Colorectal liver metastases (CRLM), cancer that has spread from the colon or rectum to the liver, have a deadly reputation. Due to its pervasive spread, typical cancer treatments like chemotherapy and surgical resection often prove ineffective. For the few patients who benefit from treatment, 75% still experience recurrence within two years and have poor survival outcomes.

Using the liver’s labyrinth-like surface as a hiding spot, cancer cells can evade treatment and conventional imaging, providing a false sense of hope for patients in remission. Cells tuck away into intricate ridges and folds of the liver and lie dormant until, seemingly out of nowhere, a sudden and aggressive tumor emerges.

In response, researchers from the biomedical engineering department at Texas A&M University — Drs. Shreya Raghavan, Alex Walsh, Daniel Alge and their respective labs — have teamed up to create models and imaging techniques to better understand and treat CRLM. 

“The thing with dormant, hidden cancer is that it is really hard to detect,” Raghavan said. “Our collaborators at MD Anderson tell us that they can’t see the tumors with conventional radiographic CT methods and images. If you can’t see them, you don’t know what unique therapeutic vulnerabilities they have. This is what inspired us to use engineering.”

Their findings, published in Advanced HealthCare Materials and Biomaterial Sciences, shed new light on a previously undetectable problem. Dr. Sabrina VandenHeuvel, study co-author and former graduate researcher from Raghavan’s lab, discovered that by growing colon cancer cells on a liver scaffolding material, she could mimic the dormancy effect clinicians were seeing in patients.

“This is a pretty big deal. We can engineer a model of dormant colon cancer liver metastasis,” Raghavan said. “Now we can begin to understand unique aspects of this disease that we can barely even detect clinically.”

After their initial discovery, Raghavan’s researchers hit a familiar roadblock. Like clinicians, they struggled to image the metastases using their traditional microscopy methods. That’s when Dr. Oscar Benavides — study co-author, department instructional assistant professor and former postdoctoral fellow in Walsh’s lab — introduced a more effective imaging method.

“The microscope that I use illuminates only a very thin plane, like five micrometers thick, which gives us really high spatial resolution,” Benavides said. “We can do 3D reconstructions by moving the sample along this plane. That’s something the original microscope did not have. They could only go about 100 microns deep, whereas I could go over 2,000.”

The NIH R37 MERIT program funded these works from the National Cancer Institute. In addition to their publications, the researchers developed an open-source imaging and machine learning platform freely available to other researchers to adapt and use for their own imaging and tissue engineering needs.

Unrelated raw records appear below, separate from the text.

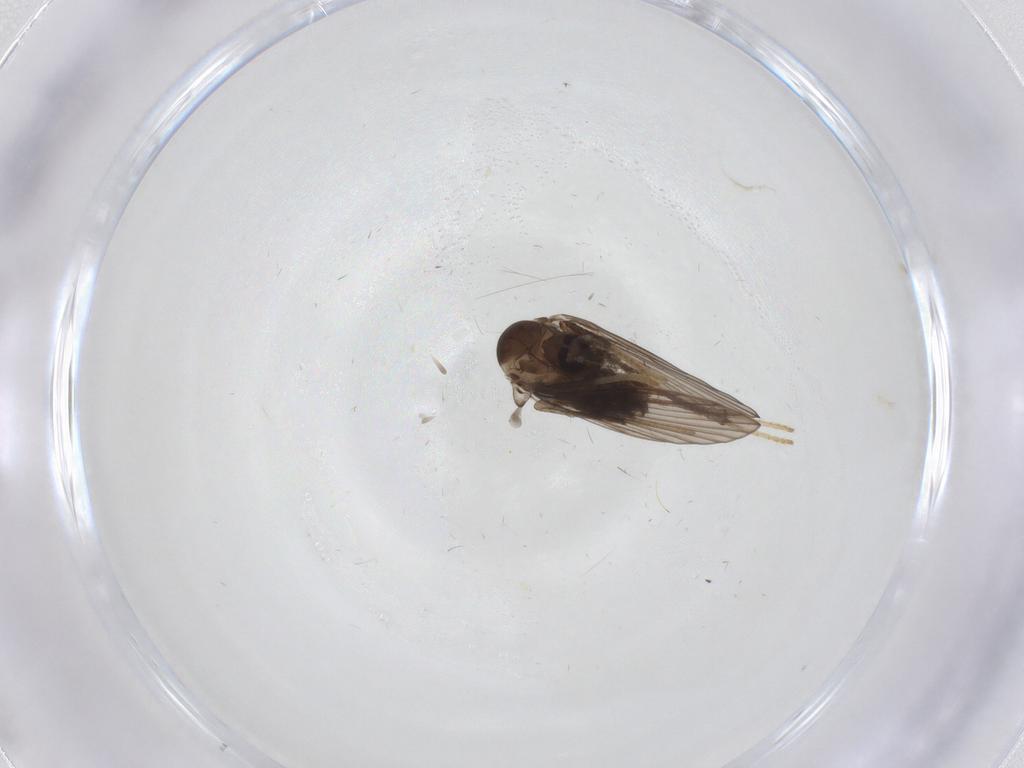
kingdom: Animalia
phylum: Arthropoda
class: Insecta
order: Diptera
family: Psychodidae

“We see this as a proof of concept to show we can generate these metastatic cancer models, and then we can develop imaging and analytical tools to actually pull out valuable clinical information,” Benavides said. “We put it out there into the literature for other groups to collaborate, or whoever else wants to investigate similar things.”

For future research, Raghavan said her lab is leveraging the expertise from Alge’s lab to create improved liver scaffolding systems and learn more about aspects of the liver that cause dormancy. In parallel, Walsh’s lab is refining microscopy methods to quantify whether there’s a treatment the metastases will respond to.

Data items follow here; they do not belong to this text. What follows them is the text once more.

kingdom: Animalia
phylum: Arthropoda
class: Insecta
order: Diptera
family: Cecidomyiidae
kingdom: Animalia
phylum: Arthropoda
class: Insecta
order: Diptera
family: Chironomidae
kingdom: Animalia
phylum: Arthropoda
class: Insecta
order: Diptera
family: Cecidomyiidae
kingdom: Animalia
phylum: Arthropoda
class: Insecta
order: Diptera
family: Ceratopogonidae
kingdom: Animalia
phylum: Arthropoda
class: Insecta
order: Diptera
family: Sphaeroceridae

“We all play distinct roles in this bigger interdisciplinary project. We all have complementary expertise that is needed to take this beyond the research setting to clinical impact,” Benavides said. “By understanding how cells evade detection and recurrence, doctors could one day match the right drug to the patient’s unique metastatic disease, improving outcomes for the thousands facing colorectal liver metastases each year.”